How a family’s love of chemistry led to the Dr. Manohar & Raminder Sood Graduate Fellowship
Aug 29, 2024
For alum Christian Sood (BSc 1991, PhD 1996) and his family, chemistry is foundational. Appreciation for the subject and for his time at U of T inspired Sood and his family to create the Dr. Manohar & Raminder Sood Graduate Fellowship, named in honour of his parents.
“My dad has a PhD in chemistry and my mother had a BA in education, so we grew up with chemistry and learning all around us,” says Sood.
“Because chemistry has played a central role in our lives, both professionally and personally, we wanted to give back to the institutions we relied upon to get our basic skill set.”
The endowment for the Sood Graduate Fellowship came from the Reena Group, a family company started by Sood’s parents in the mid-1980s. It began as a food company that also produced karaya gum washers for use by colostomy patients.
Since then, it has branched into pharmaceuticals and a variety of other areas doing analytical chemistry testing, regulatory affairs consulting and contract manufacturing of natural health products.
“We’re a medium sized Canadian business with deep roots here. We get very excited at, not only our achievements, but our ability to impact somebody else,” Sood says.
The Reena Group’s endowment will enable an annual award to one graduate student in the Department of Chemistry specializing in organic chemistry.
Organic chemistry special to the Sood family
“Organic chemistry just has a special place in all our hearts because of its applications and because of our personal interest and love for the subject,” Sood says. “Traditional pharmaceuticals evolved from natural products. So, for us, organic chemistry is foundational.”
Last year was the first time the Sood Graduate Fellowship was awarded. The inaugural recipient is Shrey Desai, a fifth-year doctoral student in the Taylor Group — an organic chemistry research group at the Department of Chemistry.
Desai works with Professor Mark Taylor investigating transformations catalyzed by organoboron compounds, an important area of innovation for constructing complex organic molecules, such as drugs and agrochemicals.
“Receiving this fellowship is an incredible honour for me,” Desai says. “I also believe it to be a recognition of the efforts of my supervisor, Professor Mark Taylor, and my colleagues in the Taylor group, who have been instrumental in my advancement as a researcher.”
“These moments of recognition push students to continue high quality research and publish innovative and sometimes ground-breaking discoveries.”
Desai, who is currently doing an internship with Pfizer, says the Sood Graduate Fellowship will give him the financial freedom to focus on his thesis.
“This is a great motivator for students such as me who are driven by the pursuit of novel ideas in chemistry and advancement of the field,” Desai says.
Enabling learning a privilege
“Our ability to enable the learning experience for somebody is a privilege,” Sood says. “We’re lucky to be able to do this and, in a way, satisfy an inner need of our own. It’s something that warms us from within.”
Sood, his wife, his father Manohar and other members of his family attended a 2024 awards reception in celebration of all the donors and student recipients in the department.
The reception was also a chance for Sood to reconnect in person with Mark Lautens, the chair of the Department of Chemistry. When the two first met 30 years ago, Sood was an undergraduate student and Lautens a freshly tenured professor.
“He was always a delightful person when he was an undergrad and I was fortunate he came and worked in the lab,” Lautens says.
“He had such an impact on my undergraduate training that I say to this day, whatever chemistry I know is because he taught it to me,” Sood says.
Lautens says he was surprised to hear Sood had such fond memories of working in his lab, remembering himself as a somewhat strict taskmaster during his early years as a professor.
“I didn’t know he held chemistry with such a special feeling — or me for that matter,” Lautens says.
Our ability to enable the learning experience for somebody is a privilege.
“He was tough,” Sood says. “But that driving factor earned us a publication in the Journal of the American Chemical Society, and I was only a fourth-year student at the time.
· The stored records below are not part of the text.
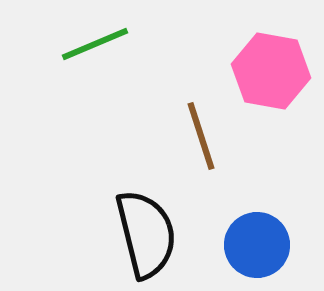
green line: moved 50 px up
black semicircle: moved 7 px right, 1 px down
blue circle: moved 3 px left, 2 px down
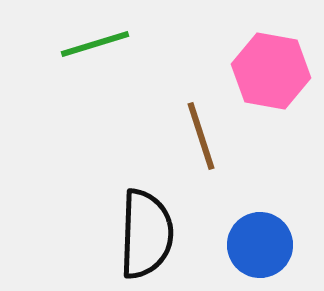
green line: rotated 6 degrees clockwise
black semicircle: rotated 16 degrees clockwise
blue circle: moved 3 px right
I wear that as one of my best achievements in my professional career.”
Our ability to enable the learning experience for somebody is a privilege.
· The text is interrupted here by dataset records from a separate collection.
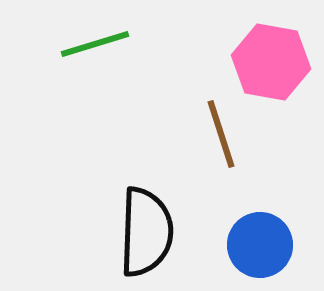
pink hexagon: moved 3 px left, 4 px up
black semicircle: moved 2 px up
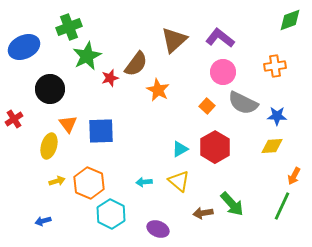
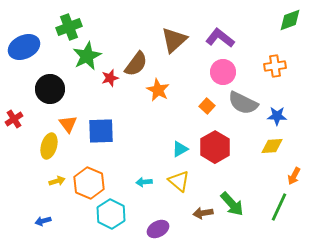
green line: moved 3 px left, 1 px down
purple ellipse: rotated 50 degrees counterclockwise
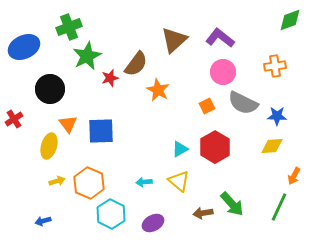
orange square: rotated 21 degrees clockwise
purple ellipse: moved 5 px left, 6 px up
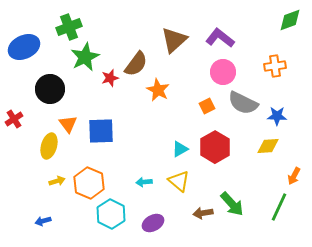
green star: moved 2 px left, 1 px down
yellow diamond: moved 4 px left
The need to improve graduate funding
It was Lautens who first reached out to Sood in 2020 during the lockdown, and they discussed the possibility of creating the graduate fellowship. Lautens spoke of the need to improve graduate funding, both as a means of supporting students and recruiting top students to the department.
“There’s no doubt we get the best applicants, but it is important we then offer an outstanding learning environment and research facilities. Equally essential is providing a research stipend that lets them live in Toronto,” Lautens says.
The award was an easy yes for Sood and his family, whose appreciation for chemistry and education are deep seeded in their values.
“The wonderment is no different than when you see a beautiful Renoir or Monet painting or read a verse from a Rumi poem,” Sood says. “It speaks to you in a certain way. Chemistry, like beautiful art or eloquent language, does the same thing for me and my family — it wasn’t just a subject to earn a degree in; it became a part of our lives.”